De volta ao Brasil, resolve tornar-se industrial. Foi o primeiro do Brasil, aos 32 anos. Visitando uma fundição de ferro na Inglaterra, Mauá escreveu: “Era precisamente o que eu contemplava como uma das necessidades primárias para ver aparecer a indústria propriamente dita no meu país… é a indústria que manipula o ferro, sendo a mãe das outras, que me parece o alicerce”.

Aos 40 anos Mauá já estava rico. Investiu na indústria pesada, fundições, estradas de ferro, estaleiros. “Fabricava ferro, sinos, pregos e navios a vapor. Em menos de uma década tinha setecentos operários de várias nacionalidades”.

Fundou também a Companhia de Iluminação a Gás do Rio de Janeiro, companhias de navegação e companhias de bonde, e construiu estradas de ferro, inclusive a Estrada de Ferro do Recife ao São Francisco, a segunda do Brasil, e mais 17 empresas instaladas em seis países. O Barão foi precursor de multinacionais, da globalização e do Mercosul, e no Brasil seus negócios se espalhavam do Amazonas ao Rio Grande do Sul. Mauá era um empresário da diversificação. Tudo que era moderno tinha suas mãos. Financista, o Barão tinha bancos, empresas de comércio exterior, mineradoras, usinas de gás, fazendas de gado e sócios milionários em toda a Europa.

No Rio de Janeiro, Mauá tinha a melhor demonstração dos seus negócios com seus navios a vapor, sua estrada de ferro até Petrópolis, as luzes da cidade com a companhia de iluminação a gás dos lampiões, as velas que se consumiam nas casas, a água que chegava pelos canos de ferro instalados por seus engenheiros. Tudo no Brasil que significasse desenvolvimento e progresso, onde não houvesse escravos, tinha a marca de Mauá. Ele controlava 8 das 10 maiores empresas do país; as duas excluídas, eram o Banco do Brasil e a Estrada de Ferro D. Pedro 2º, ambas estatais. Sua fortuna em 1867, atingiu o valor de 115 mil contos de réis, enquanto o orçamento de todo o império contava apenas com 97 mil contos de réis. Sua fortuna seria o equivalente a 60 milhões de dólares, hoje.

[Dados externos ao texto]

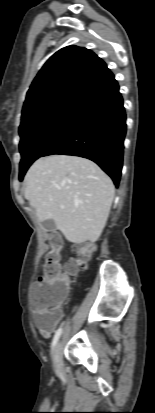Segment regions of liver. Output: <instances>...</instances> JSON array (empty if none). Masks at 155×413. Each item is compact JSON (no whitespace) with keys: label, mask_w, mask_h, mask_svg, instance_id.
Here are the masks:
<instances>
[{"label":"liver","mask_w":155,"mask_h":413,"mask_svg":"<svg viewBox=\"0 0 155 413\" xmlns=\"http://www.w3.org/2000/svg\"><path fill=\"white\" fill-rule=\"evenodd\" d=\"M25 179V198L40 222L53 220L73 243L98 240L115 194L99 166L78 156L52 155L36 160Z\"/></svg>","instance_id":"1"}]
</instances>
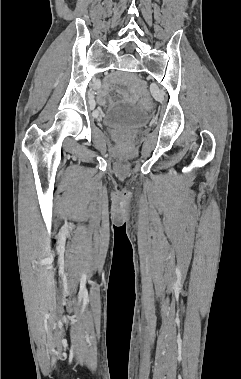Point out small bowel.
Segmentation results:
<instances>
[{
	"mask_svg": "<svg viewBox=\"0 0 241 379\" xmlns=\"http://www.w3.org/2000/svg\"><path fill=\"white\" fill-rule=\"evenodd\" d=\"M114 82L108 80L104 83L103 87L98 91V101L101 105L106 104L108 91L112 88ZM124 100L130 103H135L138 98L136 95L124 94Z\"/></svg>",
	"mask_w": 241,
	"mask_h": 379,
	"instance_id": "c3829d8e",
	"label": "small bowel"
}]
</instances>
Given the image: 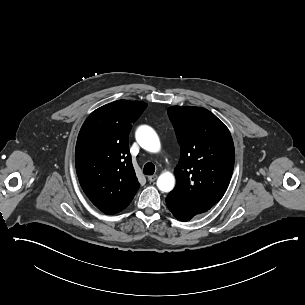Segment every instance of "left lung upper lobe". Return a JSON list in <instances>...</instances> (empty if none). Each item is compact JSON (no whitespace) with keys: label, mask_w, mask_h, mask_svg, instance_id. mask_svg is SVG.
I'll list each match as a JSON object with an SVG mask.
<instances>
[{"label":"left lung upper lobe","mask_w":305,"mask_h":305,"mask_svg":"<svg viewBox=\"0 0 305 305\" xmlns=\"http://www.w3.org/2000/svg\"><path fill=\"white\" fill-rule=\"evenodd\" d=\"M168 115L181 148L174 170L177 183L169 195L187 206L209 210L223 197L232 176L235 151L231 134L201 107L173 106Z\"/></svg>","instance_id":"left-lung-upper-lobe-1"}]
</instances>
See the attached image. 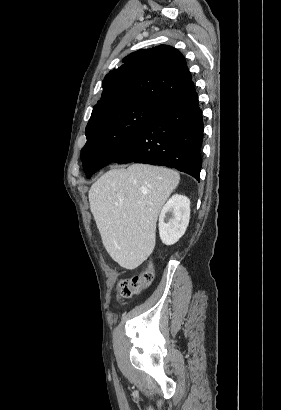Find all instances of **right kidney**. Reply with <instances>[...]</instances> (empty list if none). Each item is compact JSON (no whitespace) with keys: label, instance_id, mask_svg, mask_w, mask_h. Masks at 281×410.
Listing matches in <instances>:
<instances>
[{"label":"right kidney","instance_id":"obj_1","mask_svg":"<svg viewBox=\"0 0 281 410\" xmlns=\"http://www.w3.org/2000/svg\"><path fill=\"white\" fill-rule=\"evenodd\" d=\"M190 219V200L183 195H173L159 215V234L166 245L176 243L185 233Z\"/></svg>","mask_w":281,"mask_h":410}]
</instances>
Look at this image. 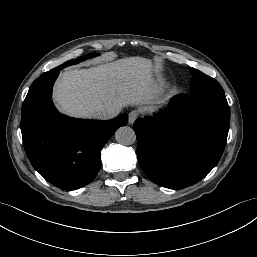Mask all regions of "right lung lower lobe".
I'll list each match as a JSON object with an SVG mask.
<instances>
[{
	"instance_id": "98d812e1",
	"label": "right lung lower lobe",
	"mask_w": 257,
	"mask_h": 257,
	"mask_svg": "<svg viewBox=\"0 0 257 257\" xmlns=\"http://www.w3.org/2000/svg\"><path fill=\"white\" fill-rule=\"evenodd\" d=\"M63 68L45 72L32 83L22 105L21 132L33 167L54 186L74 190L93 181L101 166L102 147L127 124L128 115L101 121L59 113L51 95Z\"/></svg>"
}]
</instances>
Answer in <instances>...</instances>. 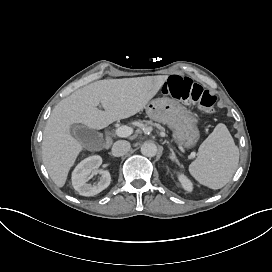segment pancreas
I'll return each instance as SVG.
<instances>
[{
  "mask_svg": "<svg viewBox=\"0 0 272 272\" xmlns=\"http://www.w3.org/2000/svg\"><path fill=\"white\" fill-rule=\"evenodd\" d=\"M143 122L145 123V125L155 126V127H157L159 130L165 131V128L162 127L160 124L153 123L152 121H141V123H143Z\"/></svg>",
  "mask_w": 272,
  "mask_h": 272,
  "instance_id": "cf45deb5",
  "label": "pancreas"
}]
</instances>
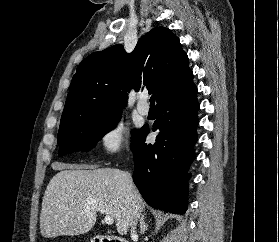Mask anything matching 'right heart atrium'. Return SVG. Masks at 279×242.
Returning a JSON list of instances; mask_svg holds the SVG:
<instances>
[{
    "label": "right heart atrium",
    "instance_id": "right-heart-atrium-1",
    "mask_svg": "<svg viewBox=\"0 0 279 242\" xmlns=\"http://www.w3.org/2000/svg\"><path fill=\"white\" fill-rule=\"evenodd\" d=\"M128 127L120 120H114L101 132L97 140V149L104 158L121 154L127 145Z\"/></svg>",
    "mask_w": 279,
    "mask_h": 242
}]
</instances>
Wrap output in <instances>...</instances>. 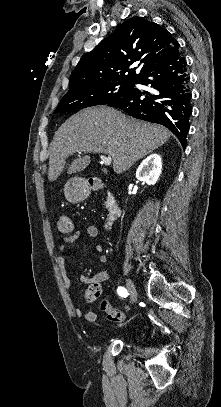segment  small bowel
Listing matches in <instances>:
<instances>
[{
  "mask_svg": "<svg viewBox=\"0 0 221 407\" xmlns=\"http://www.w3.org/2000/svg\"><path fill=\"white\" fill-rule=\"evenodd\" d=\"M81 233L82 232L80 229H78V228L74 229L69 236H65L60 239L57 250H56L57 266H58V270L60 273L61 281H62L63 285L68 289L71 288V282L67 275L66 266H65V258L69 254L68 247L73 245L80 239ZM86 234L90 238H93V239L99 238L98 229L92 225H90L86 228ZM96 249H97V251L102 252L101 246H97ZM99 258L102 262H104L106 260V256L104 254H100ZM108 277H109L108 271L102 270V271L95 273L92 276H89L87 274H82L80 276V281L82 283L88 284L89 286L91 285V283H98L100 285L102 282L106 281L108 279ZM87 292H88V290L86 291V294H85L86 301H87ZM100 294H101V287H100ZM75 314L78 317L83 318L89 322H93L97 319V315L94 312L85 313L81 307L75 308Z\"/></svg>",
  "mask_w": 221,
  "mask_h": 407,
  "instance_id": "1",
  "label": "small bowel"
}]
</instances>
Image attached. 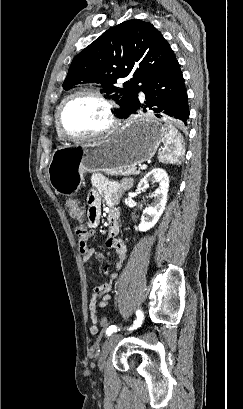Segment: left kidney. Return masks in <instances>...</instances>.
Wrapping results in <instances>:
<instances>
[{
	"label": "left kidney",
	"instance_id": "obj_1",
	"mask_svg": "<svg viewBox=\"0 0 243 409\" xmlns=\"http://www.w3.org/2000/svg\"><path fill=\"white\" fill-rule=\"evenodd\" d=\"M150 183H158V187L151 195L154 198L153 202L145 208L140 224L135 227L136 230L142 232L150 230L158 222L165 209L169 189L168 174L161 168L151 170L140 180L137 190L144 191Z\"/></svg>",
	"mask_w": 243,
	"mask_h": 409
}]
</instances>
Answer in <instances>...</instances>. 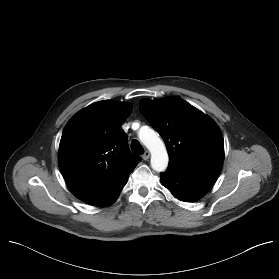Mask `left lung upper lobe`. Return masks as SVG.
Returning <instances> with one entry per match:
<instances>
[{
	"instance_id": "1",
	"label": "left lung upper lobe",
	"mask_w": 279,
	"mask_h": 279,
	"mask_svg": "<svg viewBox=\"0 0 279 279\" xmlns=\"http://www.w3.org/2000/svg\"><path fill=\"white\" fill-rule=\"evenodd\" d=\"M140 111L161 135L170 168L218 177L224 160V141L218 125L203 112L178 97L143 99Z\"/></svg>"
}]
</instances>
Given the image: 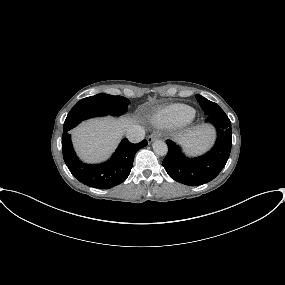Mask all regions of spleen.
Masks as SVG:
<instances>
[{"label":"spleen","instance_id":"1","mask_svg":"<svg viewBox=\"0 0 285 285\" xmlns=\"http://www.w3.org/2000/svg\"><path fill=\"white\" fill-rule=\"evenodd\" d=\"M206 145H201V146H192V145H189L187 147V150L192 153V154H197L201 151H203L205 149Z\"/></svg>","mask_w":285,"mask_h":285}]
</instances>
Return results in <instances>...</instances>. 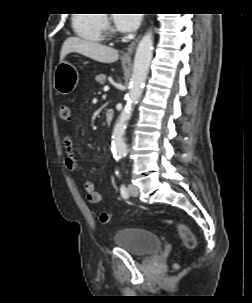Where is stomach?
<instances>
[{"instance_id": "1", "label": "stomach", "mask_w": 252, "mask_h": 303, "mask_svg": "<svg viewBox=\"0 0 252 303\" xmlns=\"http://www.w3.org/2000/svg\"><path fill=\"white\" fill-rule=\"evenodd\" d=\"M126 64V62H123ZM79 82V72L74 65L67 61L60 62L54 73V88L60 94H70Z\"/></svg>"}]
</instances>
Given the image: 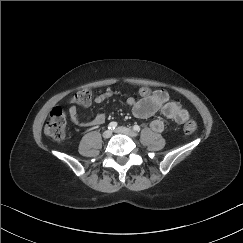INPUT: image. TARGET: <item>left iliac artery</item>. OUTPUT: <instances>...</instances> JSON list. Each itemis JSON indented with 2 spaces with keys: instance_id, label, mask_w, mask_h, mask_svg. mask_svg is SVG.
<instances>
[{
  "instance_id": "obj_1",
  "label": "left iliac artery",
  "mask_w": 243,
  "mask_h": 243,
  "mask_svg": "<svg viewBox=\"0 0 243 243\" xmlns=\"http://www.w3.org/2000/svg\"><path fill=\"white\" fill-rule=\"evenodd\" d=\"M133 130L136 131V132H139L140 131V127L138 125H135L133 127Z\"/></svg>"
}]
</instances>
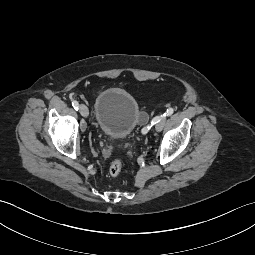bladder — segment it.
Returning <instances> with one entry per match:
<instances>
[{
	"label": "bladder",
	"instance_id": "31cf9c89",
	"mask_svg": "<svg viewBox=\"0 0 255 255\" xmlns=\"http://www.w3.org/2000/svg\"><path fill=\"white\" fill-rule=\"evenodd\" d=\"M94 118L98 129L114 139L125 138L141 123L136 98L120 87L102 90L95 101Z\"/></svg>",
	"mask_w": 255,
	"mask_h": 255
}]
</instances>
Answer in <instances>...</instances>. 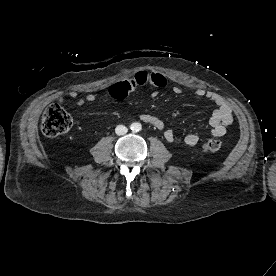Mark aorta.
I'll return each instance as SVG.
<instances>
[{
	"label": "aorta",
	"mask_w": 276,
	"mask_h": 276,
	"mask_svg": "<svg viewBox=\"0 0 276 276\" xmlns=\"http://www.w3.org/2000/svg\"><path fill=\"white\" fill-rule=\"evenodd\" d=\"M141 128H142V126H141V124L138 123V122L133 123V124L131 125V129H132L133 131H140Z\"/></svg>",
	"instance_id": "762f6f07"
}]
</instances>
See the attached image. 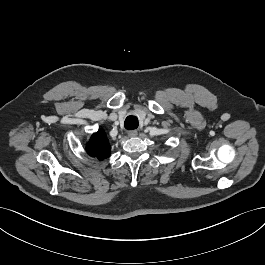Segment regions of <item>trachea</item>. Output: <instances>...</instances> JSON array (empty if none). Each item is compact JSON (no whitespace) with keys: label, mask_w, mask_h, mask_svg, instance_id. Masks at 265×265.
<instances>
[{"label":"trachea","mask_w":265,"mask_h":265,"mask_svg":"<svg viewBox=\"0 0 265 265\" xmlns=\"http://www.w3.org/2000/svg\"><path fill=\"white\" fill-rule=\"evenodd\" d=\"M124 126L127 130H134L138 127V118L136 116H128L125 119Z\"/></svg>","instance_id":"trachea-1"}]
</instances>
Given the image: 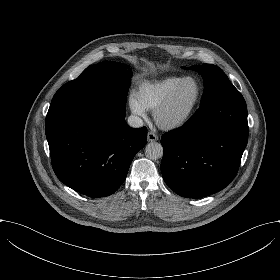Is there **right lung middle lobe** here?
Wrapping results in <instances>:
<instances>
[{
    "label": "right lung middle lobe",
    "mask_w": 280,
    "mask_h": 280,
    "mask_svg": "<svg viewBox=\"0 0 280 280\" xmlns=\"http://www.w3.org/2000/svg\"><path fill=\"white\" fill-rule=\"evenodd\" d=\"M131 76L130 66L105 61L87 67L78 78L67 82L58 91L91 94L111 104L125 107Z\"/></svg>",
    "instance_id": "1"
}]
</instances>
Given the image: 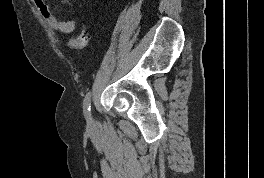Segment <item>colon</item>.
<instances>
[{"label": "colon", "instance_id": "5ec220e1", "mask_svg": "<svg viewBox=\"0 0 264 178\" xmlns=\"http://www.w3.org/2000/svg\"><path fill=\"white\" fill-rule=\"evenodd\" d=\"M89 44L88 29L85 25L82 26L79 34L69 41V46L80 51L85 50Z\"/></svg>", "mask_w": 264, "mask_h": 178}]
</instances>
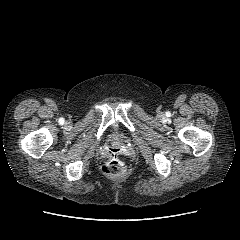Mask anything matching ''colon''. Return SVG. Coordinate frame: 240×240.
<instances>
[{"instance_id": "obj_1", "label": "colon", "mask_w": 240, "mask_h": 240, "mask_svg": "<svg viewBox=\"0 0 240 240\" xmlns=\"http://www.w3.org/2000/svg\"><path fill=\"white\" fill-rule=\"evenodd\" d=\"M102 171L110 177L119 176L125 171V162L117 150H112L111 155L102 166Z\"/></svg>"}]
</instances>
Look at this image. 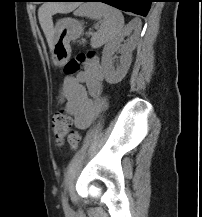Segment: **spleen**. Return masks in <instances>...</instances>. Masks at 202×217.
<instances>
[{"label":"spleen","instance_id":"spleen-1","mask_svg":"<svg viewBox=\"0 0 202 217\" xmlns=\"http://www.w3.org/2000/svg\"><path fill=\"white\" fill-rule=\"evenodd\" d=\"M74 15L101 20L100 28L91 38V46L94 48L111 41L123 30L124 17L122 13L104 3H85L74 12Z\"/></svg>","mask_w":202,"mask_h":217}]
</instances>
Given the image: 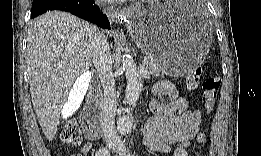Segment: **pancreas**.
Listing matches in <instances>:
<instances>
[{"instance_id": "obj_1", "label": "pancreas", "mask_w": 261, "mask_h": 156, "mask_svg": "<svg viewBox=\"0 0 261 156\" xmlns=\"http://www.w3.org/2000/svg\"><path fill=\"white\" fill-rule=\"evenodd\" d=\"M149 63L146 65L147 69L149 70L150 74L159 76L165 73V69L160 66L159 63L152 57L147 55Z\"/></svg>"}]
</instances>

Mas, o Visconde de Mauá era um estranho no ninho. No ninho de um país ruralista, escravocrata e latifundiário, cuja economia vivia sob o controle estatal. Por isso era incompreendido e até perseguido, era “desprezado e talvez invejado por D. Pedro II, o monarca iluminista que só admirava as letras quando não eram promissórias e números se fossem abstratos… Jamais tiveram alguma discussão pública … mas sua incompatibilidade de gênios era notória. Mauá cometia o supremo pecado de ser devotado ao lucro e isso o arqueólogo diletante, linguista e filólogo, astrônomo amador… botânico de fim de semana, D. Pedro II, não podia tolerar”.

Em conseqüência disso, os políticos partidários do imperador inviabilizavam quanto podiam os projetos de Mauá, até ao ponto de torná-los impossíveis. O Visconde era um gigante em terra de anões. Afinal depois de muita perseguição em 1875, Mauá faliu e pediu moratória por 3 anos. Vendeu tudo o que tinha ( 60 milhões de dólares ) pagou todas as dívidas e limpou seu nome.

Irineu Evangelista de Sousa, Barão de Mauá, era respeitado pelos grandes banqueiros ingleses, como “o único banqueiro confiável do Hemisfério Sul”. Morreu em 1889, famoso e respeitado na Europa. Chegou a ser citado por Júlio Verne num dos seus trabalhos. A perseguição e incompreensão dos poderosos proprietários escravocratas brasileiros que não se adaptavam à modernidade capitalista praticada por Mauá e que o levaram à falência constituiu um retrocesso e um dos mais lamentáveis fatos da história econômica brasileira do século XIX.

O Visconde de Mauá faleceu em Petrópolis-RJ, no dia 21 de outubro de 1889.